Also, to be clear, I'm not accusing Apple of failing to innovate elsewhere in its product chain. It clearly has. Since 1999: the iBook, MacBook Pro, Air, and a few iterations of the iMac, just in form factors. There's been a lot of under-the-hood stuff going on as well.

But where the user interacts with the system, things have been remarkably stable. Even the relatively minor changes which have been presented have been covered with the usual Apple levels of obsession -- skewmorphic vs. flat designs, etc., ad nauseum.

Again the point being: screw with how things are visually and how users interact with the system, you're going to create huge usability costs with little to show for.

I'm not saying that the System 9 (I think -- I'm not fully up on my MacOS nomenclature) to Aqua break wasn't big.
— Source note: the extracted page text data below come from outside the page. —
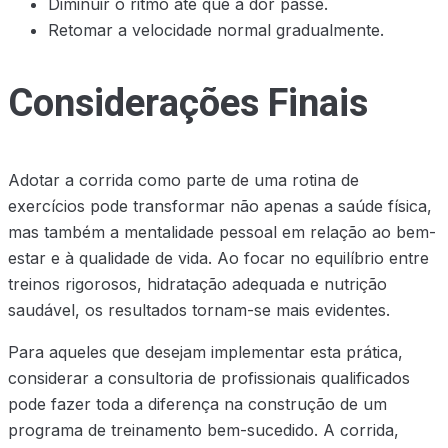
Diminuir o ritmo até que a dor passe.
Retomar a velocidade normal gradualmente.
Considerações Finais
Adotar a corrida como parte de uma rotina de
exercícios pode transformar não apenas a saúde física,
mas também a mentalidade pessoal em relação ao bem-
estar e à qualidade de vida. Ao focar no equilíbrio entre
treinos rigorosos, hidratação adequada e nutrição
saudável, os resultados tornam-se mais evidentes.
Para aqueles que desejam implementar esta prática,
considerar a consultoria de profissionais qualificados
pode fazer toda a diferença na construção de um
programa de treinamento bem-sucedido. A corrida,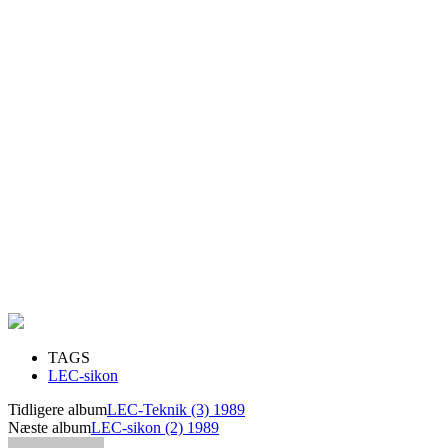
TAGS
LEC-sikon
Tidligere album
LEC-Teknik (3) 1989
Næste album
LEC-sikon (2) 1989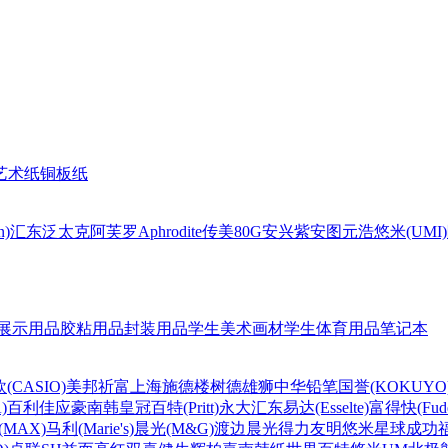
艺术纸
铜板纸
n)
汇东
泛太克
阿芙罗Aphrodite
传美80G
安兴
紫安图
元浩
悠米(UMI)
展示用品
胶粘用品
封装用品
学生美术画材
学生体育用品
笔记本
(CASIO)
美邦祈富
上海
施德楼
树德
雄狮
中华铅笔
国誉(KOKUYO
)
百利佳
应豪
南韩皇冠
百特(Pritt)
永大
汇东
易达(Esselte)
富得快(Fude
MAX)
马利(Marie's)
晨光(M&G)
渡边
晨光
得力
友明
悠米
星球
成功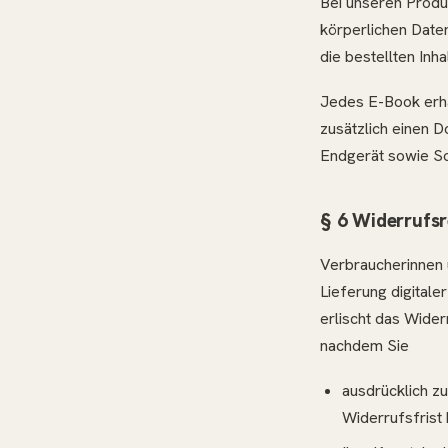
Bei unseren Produk
körperlichen Date
die bestellten Inh
Jedes E-Book erha
zusätzlich einen D
Endgerät sowie S
§ 6 Widerrufsre
Verbraucherinnen 
Lieferung digitale
erlischt das Wide
nachdem Sie
ausdrücklich z
Widerrufsfrist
It was.

BUT IT WAS THE FIRST SUCH BREAK IN 15 YEARS OF THE GUI, AND IT'S BEEN THE ONLY MAJOR BREAK IN THE PAST 15 YEARS.

I'm also not saying that Aqua hasn't changed at all. It has, with the most notable addition that I'm aware of being virtual desktops (something NextSTEP had in the 1980s). But other than some minor cosmetic changes, and largely invisible-to-the-user under-the-hood updates, the visible UI has NOT changed appreciably.

Contrast that with the disruption that's prevailed in the Microsoft Windows and Linux spaces from 1999 to present. We've gone from the Win98 UI to the candy-cane XP styling, and Metro in Windows, and at least three generations each of KDE and GNOME on Linux, plus a few other desktops which have waxed and waned in popularity.

I've continued to use WindowMaker, and after 17 years, it is, hands down, the one GUI metaphor I've had the longest experience with of any. It's been exceptionally stable, with very few changes. Even minor ones are quite jarring to me, which is somewhat odd to reflect on.

X11 and/or replacements is a whole 'nother discussion, but I'll simply note that the network transparency of X has been hugely underappreciated by many who've sought to upend it (I don't know what the status of Wayland is in this regard).